-- Instruction 1 --
From the replication locking design notes, quote the passage starting with "M2) Dump the" and going on through "the same lock.".

-- Text block --
———

M2) Dump the RETRIEVED_GTID_SET for receiver threads (wrlock);
M3) Dump GTID_EXECUTED (wrlock);
Notice that M2 and M3 are done while holding the same lock.

The proposal will make R1, R2, R3, M1 and M2 to rely on channel specific lock
instead of relying on the global SID lock.

Currently:

Any channel doing R1/R2/R3 is blocking:
B1.1) any thread doing M1 on same channel;
B1.2) any thread doing M1 on other channels;
B1.3) any thread doing M2/M3;

Any channel worker doing W1/W2/W3 is blocking:
B2.1) any thread doing M1 on any channel;
B2.2) any thread doing M2/M3;

Any monitoring statement doing M1 is blocking:
B3.1) same channel from doing R1/R2/R2
B3.2) any other channel from doing R1/R2/R2
B3.3) any worker from doing W1/W2/W3;
B3.4) any binlog send from doing S1;
B3.5) any other thread doing M1 on same channel;
B3.6) any other thread doing M1 on other channels;
B3.7) any thread doing M2/M3;

Any monitoring statement doing M2/M3 is blocking:
B4.1) any channel from doing R1/R2/R2
B4.2) any worker from doing W1/W2/W3;
B4.3) any binlog send from doing S1;
B4.4) any thread doing M1;
B4.5) any other thread doing M2/M3;

The design proposed is making B1.2, B2.1, B3.2, B3.3, B3.4 and B3.6 possible.

Each proposed step on the HLS is kind of independent (or incremental)
relative to the other steps. Because of this we intend to split the code
review of this worklog into 5 reviews (one per proposed step).


Step 1: Use a separate IO_CACHE on SQL thread always
----------------------------------------------------
We already coded the infrastructure to the binlog_end_pos
handling, so there is no need of a new variable to determine the relay
log "limit" to readers.

Most of the changes will be on the next_event() function
(sql/rpl_slave.cc) and on Relay_log_info::init_relay_log_pos().


Step 2: Make retrieved GTID sets to use their own SID map/lock
--------------------------------------------------------------

We will create a new PSI_rwlock_key key_rwlock_receiver_sid_lock to be
used by the SID maps of the receiver threads.

Replace the global_sid_lock by the retrieved_gtid_set sid_lock on every
place that is dealing with the retrieved GTID set:
- SHOW SLAVE STATUS;
- replication_connection_status P_S table;
- MYSQL_BIN_LOG::init_gtid_sets();
- MYSQL_BIN_LOG::open_binlog();
- MYSQL_BIN_LOG::reset_logs();
- MYSQL_BIN_LOG::after_append_to_relay_log();
- Previous_gtids_log_event::Previous_gtids_log_event();
- Relay_log_info::add_logged_gtid();
- Relay_log_info::purge_relay_logs();
- recover_relay_log();
- request_dump();
- queue_event();
- Group Replication/Service Channel Interface;

In order to avoid acquiring the global SID lock to check GTID_MODE, as this
variable doesn't changed often, we will introduce a global (atomic) counter
of how many times the GTID_MODE was changed since the server startup.

———

-- Data excerpts --

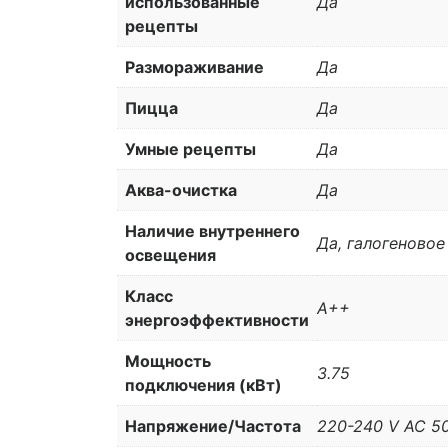
использованные
Да
рецепты
Размораживание
Да
Пицца
Да
Умные рецепты
Да
Аква-очистка
Да
Наличие внутреннего
Да, галогеновое
освещения
Класс
A++
энергоэффективности
Мощность
3.75
подключения (кВт)
Напряжение/Частота
220-240 V AC 5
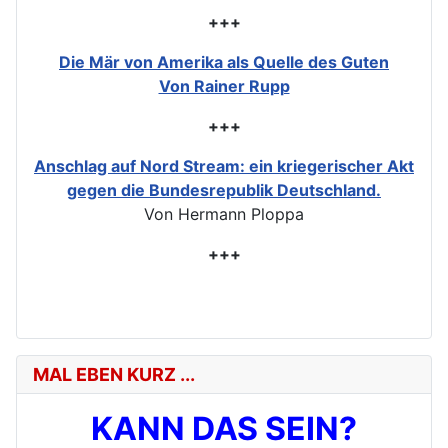
+++
Die Mär von Amerika als Quelle des Guten
Von Rainer Rupp
+++
Anschlag auf Nord Stream: ein kriegerischer Akt
gegen die Bundesrepublik Deutschland.
Von Hermann Ploppa
+++
MAL EBEN KURZ ...
KANN DAS SEIN?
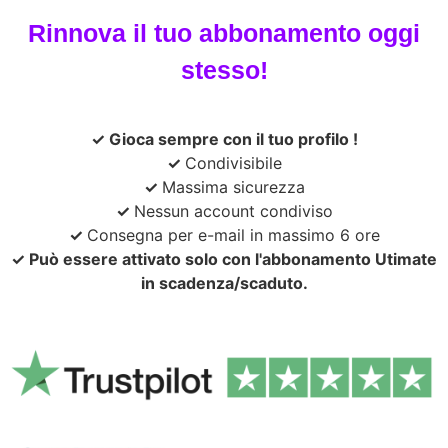
Rinnova il tuo abbonamento oggi
stesso!
✓ Gioca sempre con il tuo profilo
!
✓
Condivisibile
✓
Massima sicurezza
✓
Nessun account condiviso
✓
Consegna per e-mail in massimo 6 ore
✓ Può essere attivato solo con l'abbonamento Utimate
in scadenza/scaduto.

———

-- Instruction 2 --
In the records, starting at the very beginning and going on through the line with "220-240 V AC 5", swap "Пицца" for "Выпечка" and write out only those lines, otherwise unchanged. Leave the pictures out.

-- Written solution 1 --
M2) Dump the RETRIEVED_GTID_SET for receiver threads (wrlock);
M3) Dump GTID_EXECUTED (wrlock);
Notice that M2 and M3 are done while holding the same lock.

-- Written solution 2 --
использованные
Да
рецепты
Размораживание
Да
Выпечка
Да
Умные рецепты
Да
Аква-очистка
Да
Наличие внутреннего
Да, галогеновое
освещения
Класс
A++
энергоэффективности
Мощность
3.75
подключения (кВт)
Напряжение/Частота
220-240 V AC 5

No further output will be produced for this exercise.